Segment Open

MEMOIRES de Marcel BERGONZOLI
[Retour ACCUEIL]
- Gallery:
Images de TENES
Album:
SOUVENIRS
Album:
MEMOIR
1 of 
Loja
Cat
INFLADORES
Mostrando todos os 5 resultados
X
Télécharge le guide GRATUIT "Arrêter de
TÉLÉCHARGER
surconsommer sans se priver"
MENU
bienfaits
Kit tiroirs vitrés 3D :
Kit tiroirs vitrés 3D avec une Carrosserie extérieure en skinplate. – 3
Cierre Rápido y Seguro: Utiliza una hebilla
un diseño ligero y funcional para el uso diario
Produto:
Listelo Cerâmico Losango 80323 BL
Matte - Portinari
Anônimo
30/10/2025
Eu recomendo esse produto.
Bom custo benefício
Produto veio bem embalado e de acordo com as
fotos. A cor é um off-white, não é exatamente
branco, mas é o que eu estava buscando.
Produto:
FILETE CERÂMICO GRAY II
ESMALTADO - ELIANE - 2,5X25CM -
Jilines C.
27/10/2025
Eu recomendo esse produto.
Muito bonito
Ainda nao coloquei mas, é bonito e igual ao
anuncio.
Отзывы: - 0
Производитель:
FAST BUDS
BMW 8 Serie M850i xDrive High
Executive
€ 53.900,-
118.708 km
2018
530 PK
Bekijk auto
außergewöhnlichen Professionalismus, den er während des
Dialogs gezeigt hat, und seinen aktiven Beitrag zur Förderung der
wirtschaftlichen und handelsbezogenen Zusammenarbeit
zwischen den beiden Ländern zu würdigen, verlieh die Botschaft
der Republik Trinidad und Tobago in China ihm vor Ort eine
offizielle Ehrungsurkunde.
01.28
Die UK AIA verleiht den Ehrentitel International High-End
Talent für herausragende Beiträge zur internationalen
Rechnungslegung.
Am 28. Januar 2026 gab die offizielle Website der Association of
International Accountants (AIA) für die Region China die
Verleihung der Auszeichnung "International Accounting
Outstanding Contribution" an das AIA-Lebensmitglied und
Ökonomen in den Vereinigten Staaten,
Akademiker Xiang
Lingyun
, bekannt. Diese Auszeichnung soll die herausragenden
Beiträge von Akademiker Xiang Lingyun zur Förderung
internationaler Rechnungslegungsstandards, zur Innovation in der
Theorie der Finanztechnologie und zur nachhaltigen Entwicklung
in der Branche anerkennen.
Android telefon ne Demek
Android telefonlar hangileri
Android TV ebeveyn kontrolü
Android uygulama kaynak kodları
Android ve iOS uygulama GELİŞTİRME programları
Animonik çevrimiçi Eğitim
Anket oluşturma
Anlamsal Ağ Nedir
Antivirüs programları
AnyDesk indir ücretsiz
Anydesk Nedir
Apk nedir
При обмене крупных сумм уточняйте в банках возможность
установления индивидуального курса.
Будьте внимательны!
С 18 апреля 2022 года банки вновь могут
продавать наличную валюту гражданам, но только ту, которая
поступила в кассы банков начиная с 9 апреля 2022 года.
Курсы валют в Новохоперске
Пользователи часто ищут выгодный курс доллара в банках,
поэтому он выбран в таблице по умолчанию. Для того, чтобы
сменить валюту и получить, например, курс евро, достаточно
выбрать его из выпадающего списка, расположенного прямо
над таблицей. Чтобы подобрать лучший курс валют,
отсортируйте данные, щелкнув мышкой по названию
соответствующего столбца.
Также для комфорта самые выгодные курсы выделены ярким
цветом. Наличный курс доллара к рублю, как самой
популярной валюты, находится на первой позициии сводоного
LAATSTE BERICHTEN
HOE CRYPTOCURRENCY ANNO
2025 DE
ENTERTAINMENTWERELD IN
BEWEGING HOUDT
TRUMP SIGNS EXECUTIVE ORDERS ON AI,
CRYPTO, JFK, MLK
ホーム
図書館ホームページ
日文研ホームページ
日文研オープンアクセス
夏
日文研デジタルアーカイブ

Segment Closed

Which lines above contain the word "валюту"? Copy each of them.

■ RESPONSE BELOW
продавать наличную валюту гражданам, но только ту, которая
сменить валюту и получить, например, курс евро, достаточно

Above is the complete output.